Conscience being a form of control the technique of its implanting is sought whenever and wherever this control is desired, and for whatever purpose it is desired, whether personal or social, selfish, or moral. Thus businessmen in a capitalistic system are interested in implanting or conserving the code of free enterprise, that is, a social approval of thrift, labor, sobriety, and emulation. Ambitious rulers or military leaders in their desire for power seek to implant a code of loyalty. Priests, in their desire to glorify the church, may seek to promote a cult of supernatural to the neglect of natural and worldly, values. Parents or teachers may seek to inculcate a cult of obedience as a means of promoting their own ascendancy. These and all similar functionaries who desire to create approvals and disapprovals that accord with their designs, create a market for the “know-how” of conscience.

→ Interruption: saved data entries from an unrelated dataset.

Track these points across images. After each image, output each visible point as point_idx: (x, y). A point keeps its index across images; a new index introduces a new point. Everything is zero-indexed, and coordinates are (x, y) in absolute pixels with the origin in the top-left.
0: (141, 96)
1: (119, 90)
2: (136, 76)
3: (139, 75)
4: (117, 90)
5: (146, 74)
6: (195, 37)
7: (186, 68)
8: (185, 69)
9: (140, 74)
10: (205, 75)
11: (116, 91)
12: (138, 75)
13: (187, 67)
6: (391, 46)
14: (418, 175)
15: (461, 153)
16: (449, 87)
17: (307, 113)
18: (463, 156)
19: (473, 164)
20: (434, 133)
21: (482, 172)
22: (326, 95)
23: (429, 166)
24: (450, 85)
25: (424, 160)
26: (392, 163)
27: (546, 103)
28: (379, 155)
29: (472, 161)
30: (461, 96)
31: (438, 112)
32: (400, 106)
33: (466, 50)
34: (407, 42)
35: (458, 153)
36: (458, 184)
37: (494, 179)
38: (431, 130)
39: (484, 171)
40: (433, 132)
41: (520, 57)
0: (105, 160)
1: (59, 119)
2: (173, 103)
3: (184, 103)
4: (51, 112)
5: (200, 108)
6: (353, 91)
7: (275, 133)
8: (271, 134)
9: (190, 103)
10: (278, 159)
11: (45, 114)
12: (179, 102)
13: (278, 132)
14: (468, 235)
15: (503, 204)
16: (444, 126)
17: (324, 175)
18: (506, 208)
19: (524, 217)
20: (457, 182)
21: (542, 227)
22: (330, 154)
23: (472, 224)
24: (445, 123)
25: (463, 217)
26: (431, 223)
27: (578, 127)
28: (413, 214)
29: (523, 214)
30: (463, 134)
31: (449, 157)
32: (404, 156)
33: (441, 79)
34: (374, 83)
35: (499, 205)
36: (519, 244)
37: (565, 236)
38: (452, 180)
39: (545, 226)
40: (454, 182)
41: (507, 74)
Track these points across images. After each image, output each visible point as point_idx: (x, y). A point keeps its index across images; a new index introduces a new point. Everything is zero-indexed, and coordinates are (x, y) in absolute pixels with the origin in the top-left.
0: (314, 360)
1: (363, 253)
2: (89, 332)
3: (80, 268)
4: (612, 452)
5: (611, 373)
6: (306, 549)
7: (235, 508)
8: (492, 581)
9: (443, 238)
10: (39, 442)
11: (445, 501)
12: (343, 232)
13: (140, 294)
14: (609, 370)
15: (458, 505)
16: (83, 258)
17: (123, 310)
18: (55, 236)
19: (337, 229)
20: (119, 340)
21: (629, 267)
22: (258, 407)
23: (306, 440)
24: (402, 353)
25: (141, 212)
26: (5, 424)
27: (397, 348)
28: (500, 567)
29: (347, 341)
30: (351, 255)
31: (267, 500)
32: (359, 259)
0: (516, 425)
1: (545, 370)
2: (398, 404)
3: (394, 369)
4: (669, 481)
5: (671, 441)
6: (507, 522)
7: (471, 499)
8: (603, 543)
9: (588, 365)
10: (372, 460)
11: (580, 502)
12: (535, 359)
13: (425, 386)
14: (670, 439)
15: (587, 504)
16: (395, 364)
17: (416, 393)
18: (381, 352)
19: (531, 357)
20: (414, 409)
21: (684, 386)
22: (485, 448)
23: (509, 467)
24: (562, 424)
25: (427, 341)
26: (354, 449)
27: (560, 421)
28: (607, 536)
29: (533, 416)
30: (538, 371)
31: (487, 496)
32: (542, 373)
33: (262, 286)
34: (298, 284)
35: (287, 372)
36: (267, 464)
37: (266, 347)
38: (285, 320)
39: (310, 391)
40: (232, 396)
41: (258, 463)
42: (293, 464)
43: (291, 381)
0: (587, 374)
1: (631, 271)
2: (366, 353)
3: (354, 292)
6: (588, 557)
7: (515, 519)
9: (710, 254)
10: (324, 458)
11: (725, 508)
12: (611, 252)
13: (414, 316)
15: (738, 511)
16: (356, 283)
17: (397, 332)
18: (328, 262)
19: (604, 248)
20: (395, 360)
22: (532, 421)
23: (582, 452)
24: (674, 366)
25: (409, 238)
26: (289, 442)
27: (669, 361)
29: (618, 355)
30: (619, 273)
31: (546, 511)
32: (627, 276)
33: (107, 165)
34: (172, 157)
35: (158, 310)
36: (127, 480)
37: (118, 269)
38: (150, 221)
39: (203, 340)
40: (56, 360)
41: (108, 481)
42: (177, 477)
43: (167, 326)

Technology of conscience can be put to a great variety of uses, bad as well as good, low as well as high, but it must not be supposed to have any predilection for the bad and the low. There is a technology of a morally good, as well as of a morally bad conscience. The implications of this for propaganda and education, all along the line, are evident. If the conscience implanted is to satisfy the requirements of morality, the moral end itself must be implanted. The lover of peace and human welfare must learn how to cultivate these ideals, and to create a conscience in which they will be so strongly approved, and their opposites so strongly disapproved, by the aggregate of society, as to lay the ground for the more palpable moral institutions of polity, law, and economy.
- 1.
Cf. above, Ch. VIII, § 3.
- 2.
E. A. Westermarck, Origin and Development of Moral Ideas, 1912, Vol. I, p. 21
- 3.
It has been pointed out that in a certain tribe of American Indians the susceptibility to cataleptic seizures has been taken as a mark of distinction by which certain women have become “the pathway to authority over one's fellows … the most respected social type … which function with most honour and reward in the community.” (R. Benedict, Patterns of Culture, 1934, p. 267; qu. by E. C. Tolman, in Science, 101 (1945) p. 161.)
- 4.
This is the second of Bergson's “deux sources de religion et de la morale.“
- 5.
A study of American conscientious objectors at the time of the First World War revealed the fact that 90% based their opposition to the civil requirements of military service on sectarian religious grounds. Cf. “Testing the Conscience of the Conscientious Objector,” Literary Digest, April 5, 1919.
- 6.
It is interesting to note that Count Keyserling, writing in 1929, found Germany notably lacking in tenue (meaning possessed of a unifying code of honor) as commpared with other European nations with the exception of Russia. Had he been writing today he might have found in both Nazism and Communism attempts to overcome this weakness. Cf. his Recovery of Truth, 1929, pp. 517 ff.
- 7.
W. G. Sumner, Folkways, Ginn and Company, 1907, pp. 24–25.